#### [About this task]
Beginning with the line containing "- **Unique** : 347" and ending with the last line of the records, set down every line exactly.

#### [Available records]
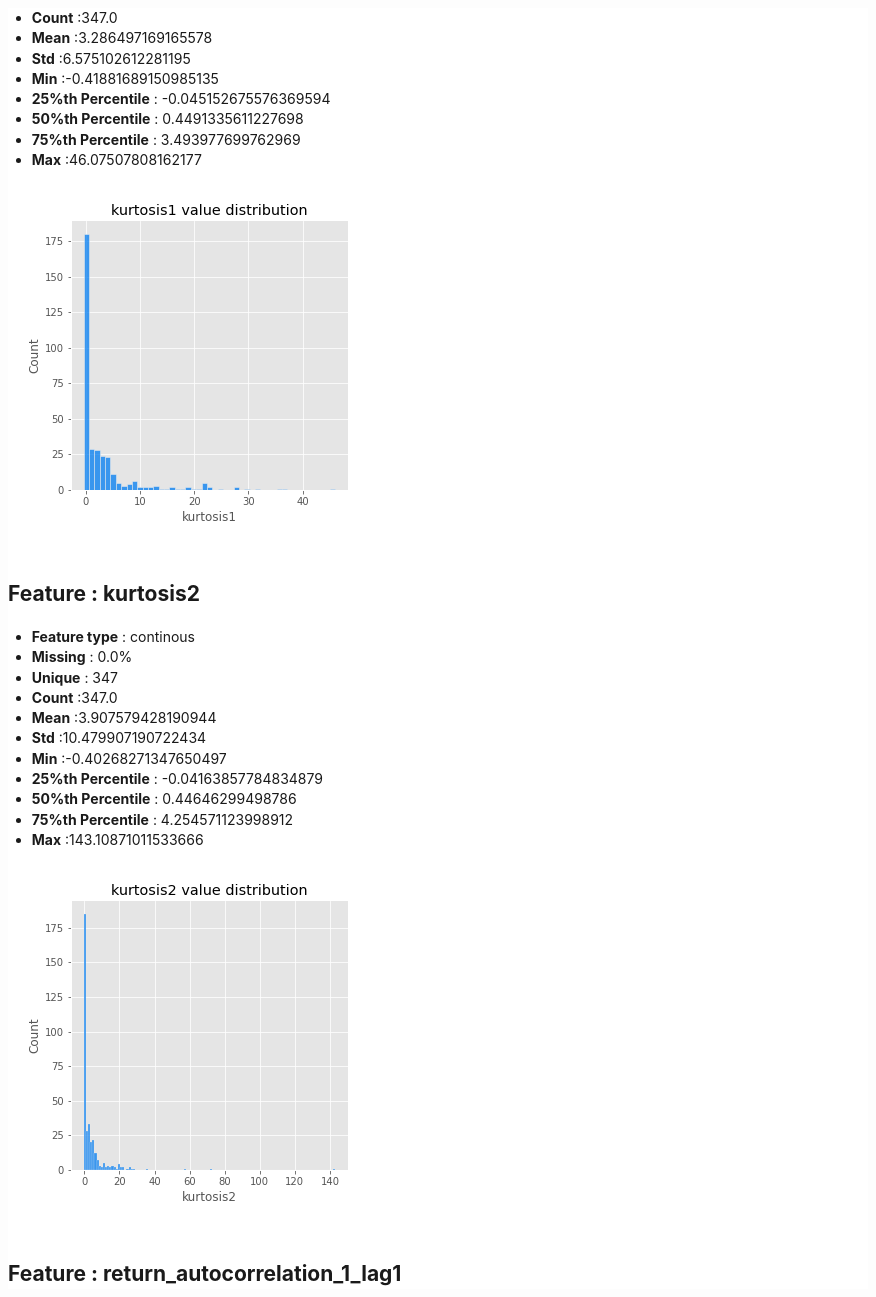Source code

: - **Count** :347.0
- **Mean** :3.286497169165578
- **Std** :6.575102612281195
- **Min** :-0.41881689150985135
- **25%th Percentile** : -0.045152675576369594
- **50%th Percentile** : 0.4491335611227698
- **75%th Percentile** : 3.493977699762969
- **Max** :46.07507808162177

![](kurtosis1.png)
## Feature : kurtosis2
- **Feature type** : continous
- **Missing** : 0.0%
- **Unique** : 347
- **Count** :347.0
- **Mean** :3.907579428190944
- **Std** :10.479907190722434
- **Min** :-0.40268271347650497
- **25%th Percentile** : -0.04163857784834879
- **50%th Percentile** : 0.44646299498786
- **75%th Percentile** : 4.254571123998912
- **Max** :143.10871011533666

![](kurtosis2.png)
## Feature : return_autocorrelation_1_lag1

#### [Solution to this task]
- **Unique** : 347
- **Count** :347.0
- **Mean** :3.907579428190944
- **Std** :10.479907190722434
- **Min** :-0.40268271347650497
- **25%th Percentile** : -0.04163857784834879
- **50%th Percentile** : 0.44646299498786
- **75%th Percentile** : 4.254571123998912
- **Max** :143.10871011533666

![](kurtosis2.png)
## Feature : return_autocorrelation_1_lag1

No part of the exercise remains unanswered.